As I write this column in late August, 81 linemen from eight Kentucky electric co-ops are driving toward the wind and rain of Hurricane Isaac, to help get the lights back on for companion co-ops in Louisiana.
More co-ops are standing by to help if they’re needed. And that’s just the latest development. For the past week a Louisville-based co-op, United Utility Supply, has been shipping transformers and other repair materials to Alabama and Florida, to prepare for the restoration operations.
That convoy of co-op linemen is no spur-of-the-moment reaction of sympathy. It’s part of a well-planned business strategy that places service to co-op customer/members and their communities as the top priority.
That business model goes back hundreds of years, when co-ops first formed around a set of what have been developed into seven principles. One of those principles worth noting is “Cooperation among cooperatives.” That’s at the core of why those Kentucky linemen headed south. It’s compassionate, but also smart, hard-headed business—not many of us have forgotten linemen traveling up from the south to help us with tornadoes and wind and ice storms in the past few years.
This issue of Kentucky Living delivers some in-depth background on how co-ops keep that user-owned, community focus alive.
The “Stalking the Weather” feature shows how Kentucky is leading the way with a network of new weather stations that will help electric utility planning with better weather predictions.
You can read about the kind of guys who drive into the teeth of a storm to help restore power in the Co-operations column.
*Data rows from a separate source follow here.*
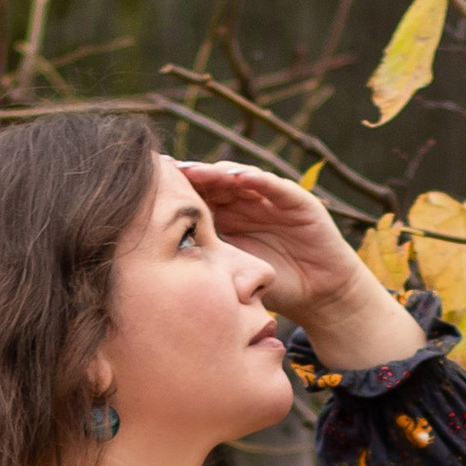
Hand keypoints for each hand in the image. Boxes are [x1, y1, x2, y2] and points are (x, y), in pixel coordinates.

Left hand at [176, 161, 423, 369]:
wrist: (319, 296)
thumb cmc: (275, 287)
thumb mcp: (232, 274)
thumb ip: (206, 264)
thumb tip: (157, 273)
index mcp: (229, 219)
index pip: (199, 199)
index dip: (176, 193)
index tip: (147, 189)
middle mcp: (248, 204)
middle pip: (215, 183)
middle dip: (191, 176)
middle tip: (165, 170)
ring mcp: (272, 199)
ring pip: (240, 179)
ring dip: (217, 173)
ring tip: (195, 170)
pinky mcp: (297, 201)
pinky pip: (274, 186)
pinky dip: (256, 179)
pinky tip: (236, 177)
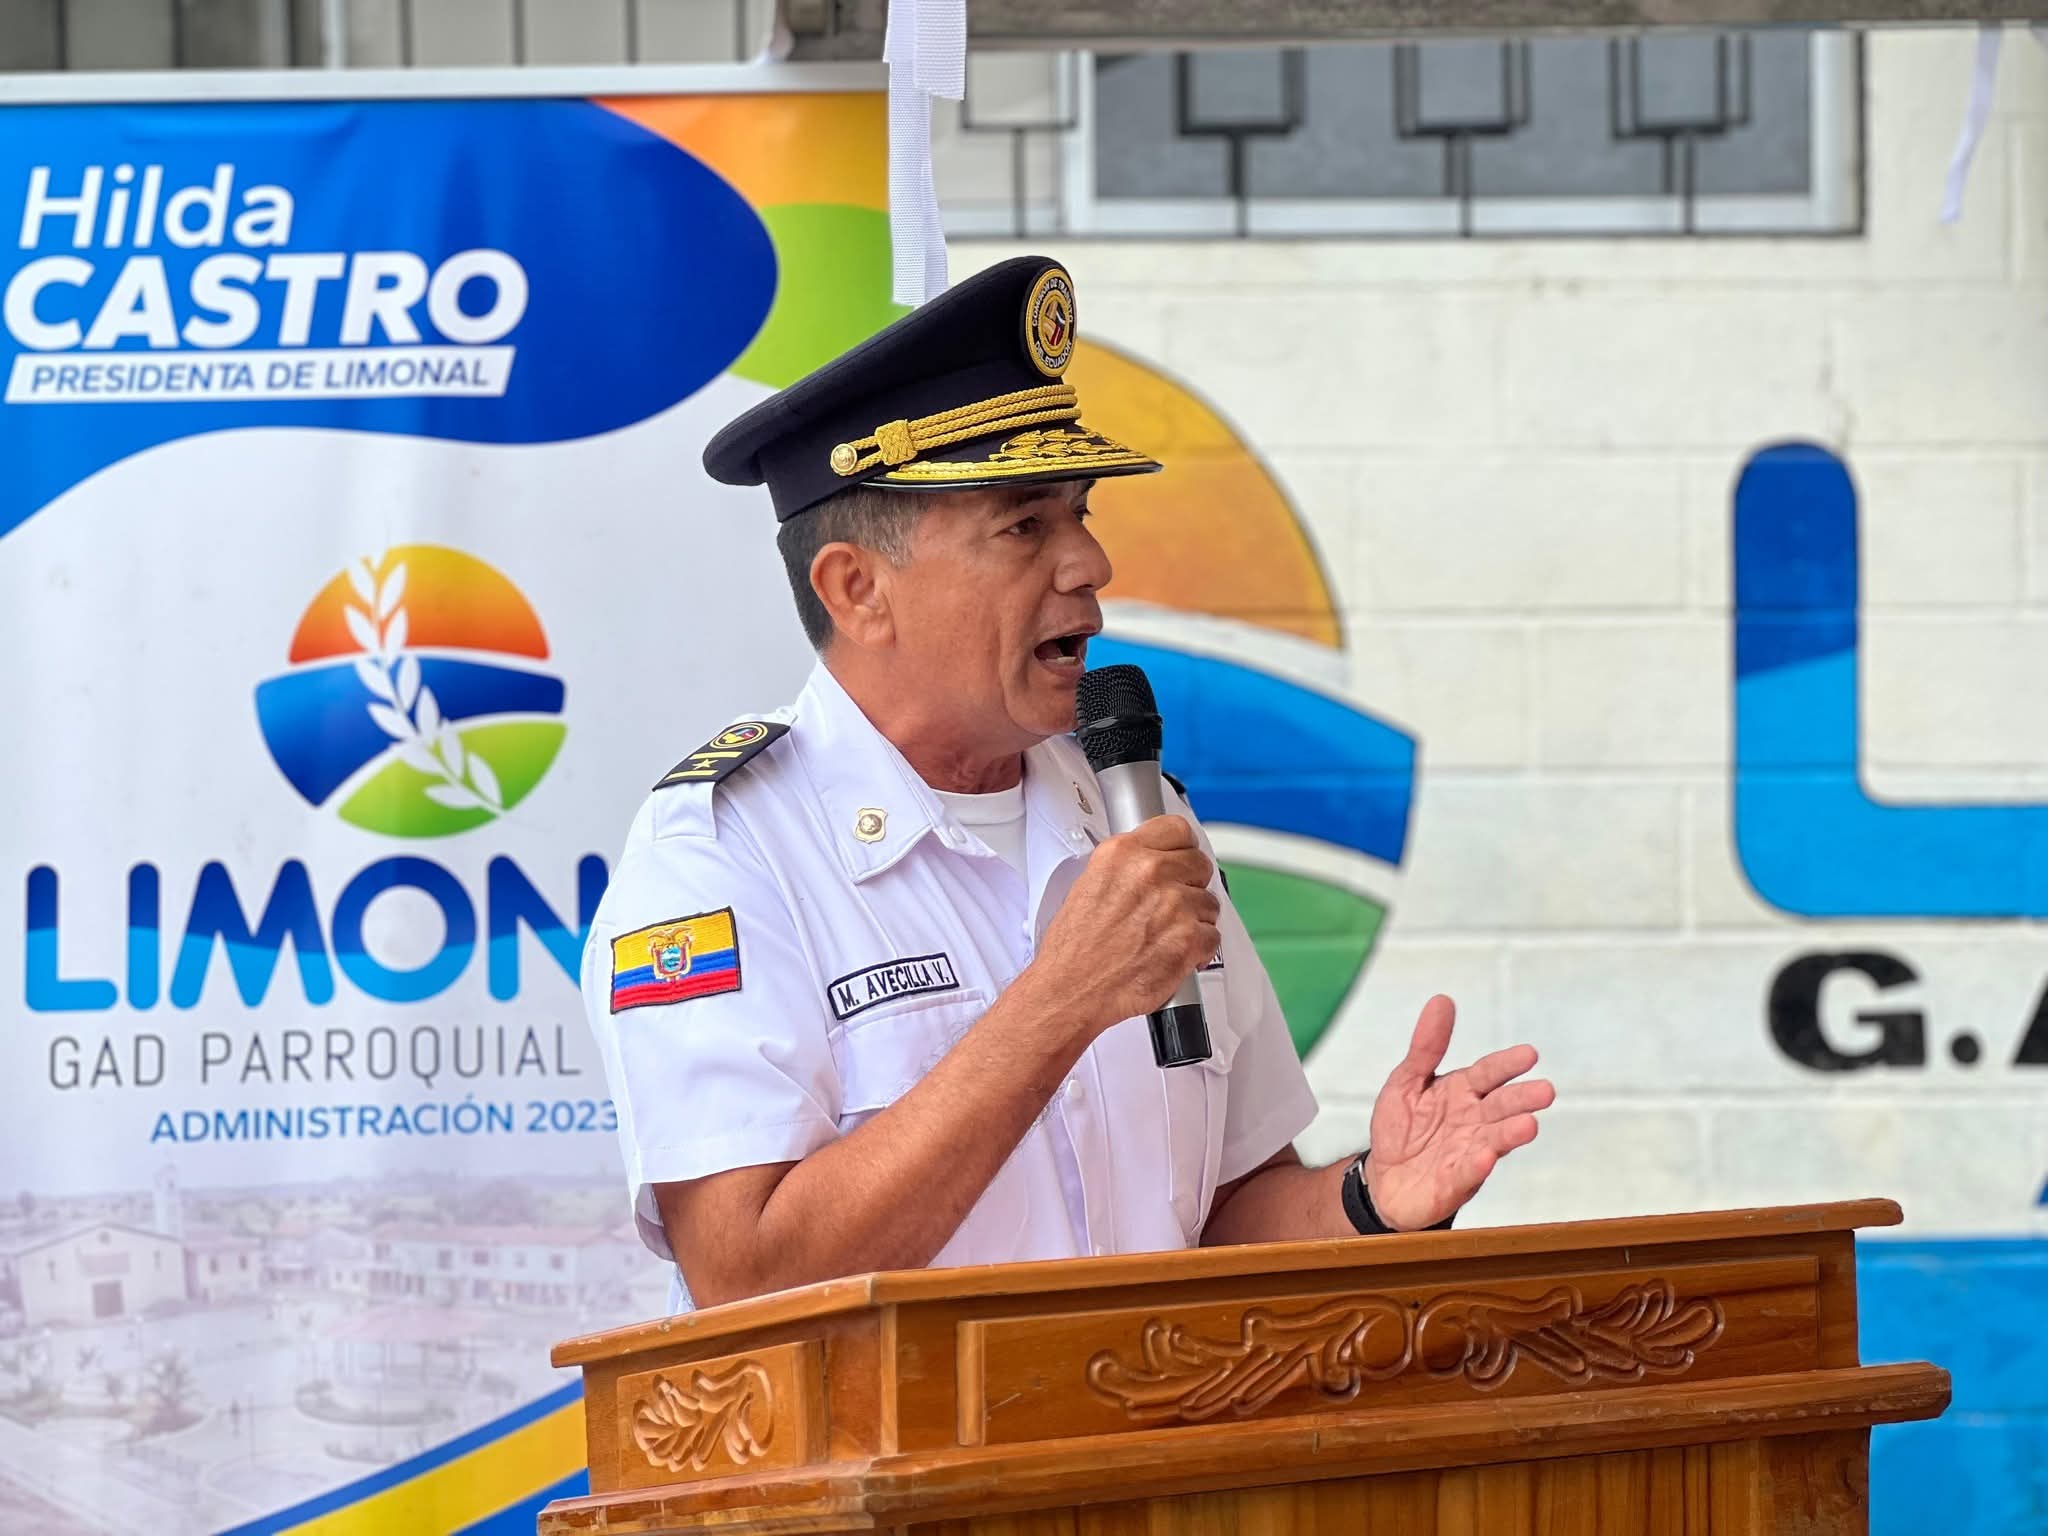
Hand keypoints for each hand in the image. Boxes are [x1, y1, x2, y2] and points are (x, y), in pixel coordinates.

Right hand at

Their swashbuckling culture goes on display every year at the Lineman’s Rodeo, where they show their skills and safety sense.
And you can find out how to save money on your electricity use in the Kentucky Living 2012 Energy Guide. This is the fourth year in a row for this comprehensive how-to handbook for getting the most out of your energy dollar.
From helping storm victims to describing how to save money by caulking leaks in your house, electric co-ops show how it’s good business to be a good neighbor.